The easiest way to summarize the information underlying an ANOVA procedure is to look at the treatment group means and variances (or standard deviations). Luckily R makes it very easy to calculate this statistic on each group using the by function. If we want the mean of y for each level of tr, we simply call:
by(y, tr, FUN = mean)
## tr: 1
## [1] 5.029
## --------------------------------------------------------
## tr: 2
## [1] 4.185
## --------------------------------------------------------
## tr: 3
## [1] 3.781
## --------------------------------------------------------
## tr: 4
## [1] 0.8502
The result is an output that shows the treatment level and the associated mean. We can also obtain the same information in a slightly different format using tapply:
tapply(y, tr, FUN = mean)
## 1 2 3 4
## 5.0289 4.1851 3.7806 0.8502
This returns an object of class “table”, which is perhaps easier to work with. We can do the same for the treatment group standard deviations:
tapply(y, tr, FUN = sd)
## 1 2 3 4
## 0.702 2.334 5.464 1.970
And we could even mind them together:
out <- cbind(tapply(y, tr, FUN = mean), tapply(y, tr, FUN = sd))

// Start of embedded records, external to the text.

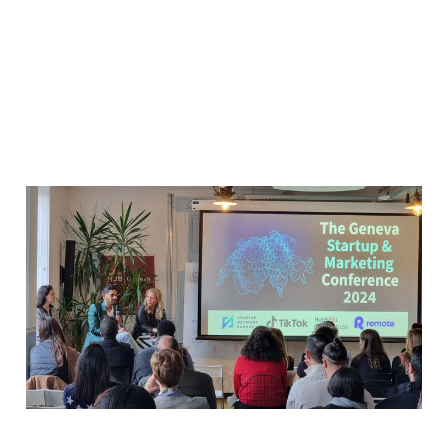
Bridging the Data Gap at
Startup Network Europe
Geneva
Apr 4, 2024
1 min read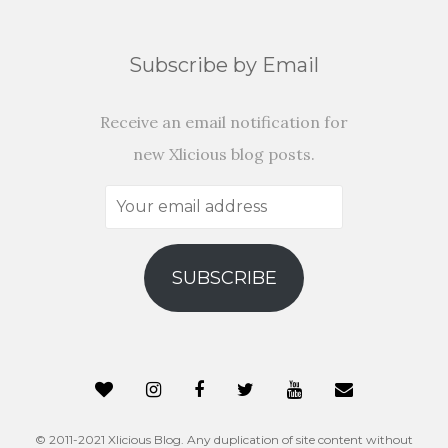
Subscribe by Email
Receive an email notification for
new Xlicious blog posts.
Your
email
address
SUBSCRIBE
© 2011-2021 Xlicious Blog. Any duplication of site content without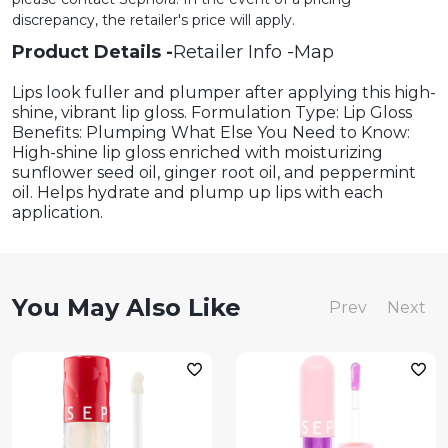
discrepancy, the retailer's price will apply.
Product Details
Retailer Info
Map
Lips look fuller and plumper after applying this high-
shine, vibrant lip gloss. Formulation Type: Lip Gloss
Benefits: Plumping What Else You Need to Know:
High-shine lip gloss enriched with moisturizing
sunflower seed oil, ginger root oil, and peppermint
oil. Helps hydrate and plump up lips with each
application.
You May Also Like
Prev
Next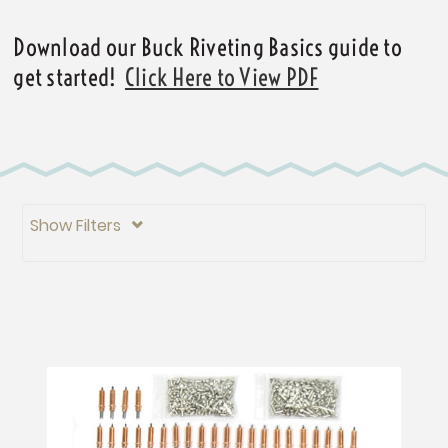
Download our Buck Riveting Basics guide to
get started!
Click Here to View PDF
Show Filters
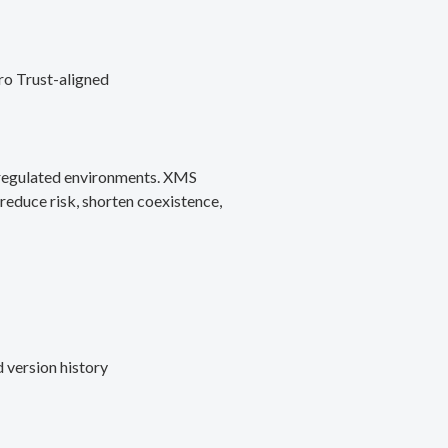
ro Trust-aligned
d regulated environments. XMS
reduce risk, shorten coexistence,
 version history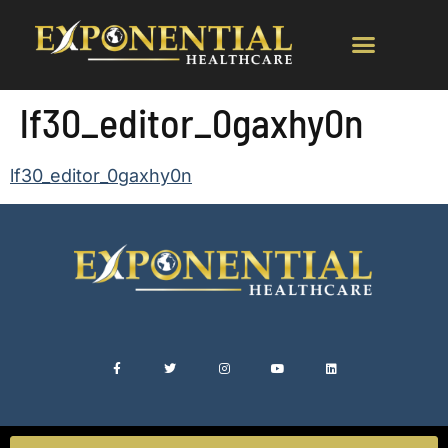
lf30_editor_0gaxhy0n
lf30_editor_0gaxhy0n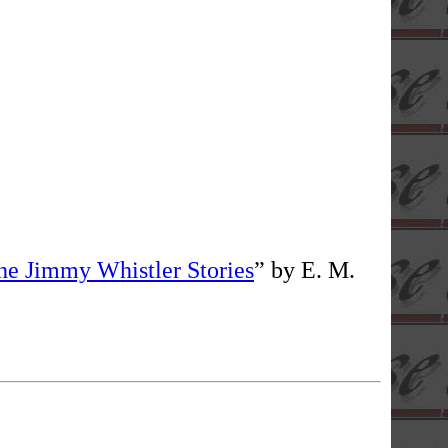
he Jimmy Whistler Stories
” by E. M.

colnames(out) <- c("mean", "sd")
out
## mean sd
## 1 5.0289 0.702
## 2 4.1851 2.334
## 3 3.7806 5.464
## 4 0.8502 1.970
The result is a nice matrix showing the mean and standard deviation for each group. If there was some other statistic we wanted to calculate for each group, we could easily use by or tapply to obtain it.
A perhaps more convenient way to see our data is to plot it. We can use plot to produce a simply scatterplot. And we can use our out matrix to highlight the treatment group means:
plot(y ~ tr, col = rgb(1, 0, 0, 0.5), pch = 16)
# highlight the means:
points(1:4, out[, 1], col = "blue", bg = "blue", pch = 23, cex = 2)
This nice because it shows the distribution of the data, but we can also use a boxplot summary to precisely see the locations of points on the distribution. Specifically, a boxplot will draw the five-number summary for each treatment group:
tapply(y, tr, fivenum)
## $`1`
## [1] 3.842 4.562 5.093 5.319 7.310
##
## $`2`
## [1] -0.5439 2.9554 3.9527 6.1308 7.7949
##
## $`3`
## [1] -6.3720 0.4349 3.7029 7.1900 16.9098
##
## $`4`
## [1] -1.9160 -0.5528 0.3361 1.8270 5.8914
boxplot(y ~ tr)
Another approach is to use our out object, containing treatment group means and standard deviations to draw a dotchart. We'll first divide our standard deviations by sqrt(30) to convert them to standard errors of the mean.
out[, 2] <- out[, 2]/sqrt(30)
dotchart(out[, 1], xlim = c(0, 6), xlab = "y", main = "Treatment group means",
pch = 23, bg = "black")
segments(out[, 1] - out[, 2], 1:4, out[, 1] + out[, 2], 1:4, lwd = 2)
segments(out[, 1] - 2 * out[, 2], 1:4, out[, 1] + 2 * out[, 2], 1:4, lwd = 1)
This plot nicely shows the means and both 1- and 2-standard errors of the mean.